Welcome — and a bit about me

Hi, I'm Ciprian Gheorghite. If you've landed here, you've probably seen one of the things I've built — or you're just curious who's behind the site. Either way, welcome. Let me introduce myself properly.

The day job

For the last thirteen years I've worked as a backend developer, almost entirely on Salesforce Commerce Cloud. If that means nothing to you: it's the platform behind a lot of the online stores you've bought from without ever knowing its name. My corner of it is the part customers never see — the SFRA and SiteGenesis architecture, custom cartridge development, and the SOAP and REST integrations that quietly move orders, inventory, and pricing between systems while everyone else is looking at the pretty product page.

It's unglamorous, load-bearing work, and after all this time I still genuinely enjoy it. There's a particular satisfaction in the invisible stuff working exactly as it should — an integration that just runs, a checkout flow that never drops an order, a piece of logic that holds up under a Black Friday load it was never obviously designed for. Thirteen years in, I've developed strong opinions about what makes backend code survive contact with the real world, and not all of them are the ones I started with.

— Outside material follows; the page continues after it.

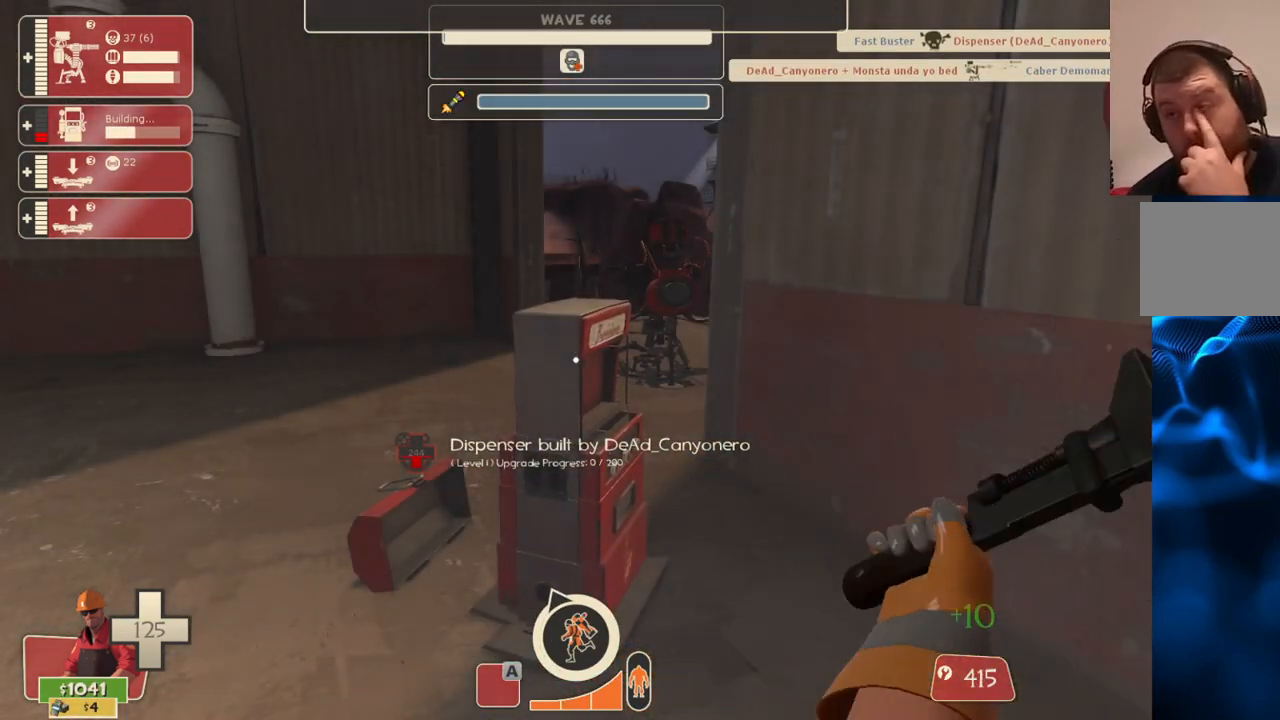
{"buttons": ["R2"], "left_stick": "center", "right_stick": "center", "events": []}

Lately I've been deliberately broadening out — from commerce specifically into the wider Salesforce platform — and working toward the Platform Developer I certification. A fair amount of what I pick up along the way, the parts that actually clicked versus the parts the documentation glosses over, will end up written down here.

The after-hours half

The other half of me just likes to build things, and doesn't always need a good reason. Some of what I make is useful, some of it is purely "could I actually pull this off?", and the best projects usually start as the second and quietly turn into the first. A few recent ones:

  • Idleforge — an idle-skilling RPG you play from Discord, the web, and your phone. Twenty-eight skills, gathering and crafting chains, combat, an economy, and a leaderboard to climb. It began as a small experiment and turned into a genuine game with real players, which is roughly the most fun and most humbling thing that can happen to a side project.
  • The Ascent — a guided trainer I built for the PD1 certification I mentioned above. I've never learned a subject as well as when I'm building the tool that teaches it, so instead of just studying, I built the thing I wished existed and studied from that.
  • ...plus a rotating cast of smaller experiments — Discord bots, self-hosted tools, the odd game prototype — that mostly exist because I got curious on a weekend and couldn't leave it alone.

None of this is my job. That's exactly why I like it: no ticket, no deadline, no one to convince — just an idea and the question of whether I can make it real.

What this blog is for

I've noticed that writing something down forces me to actually understand it, rather than just getting it to work and moving on. The gaps in my own thinking only become obvious when I try to explain them to someone else. So this blog is partly selfish: it's where I make myself finish the thought.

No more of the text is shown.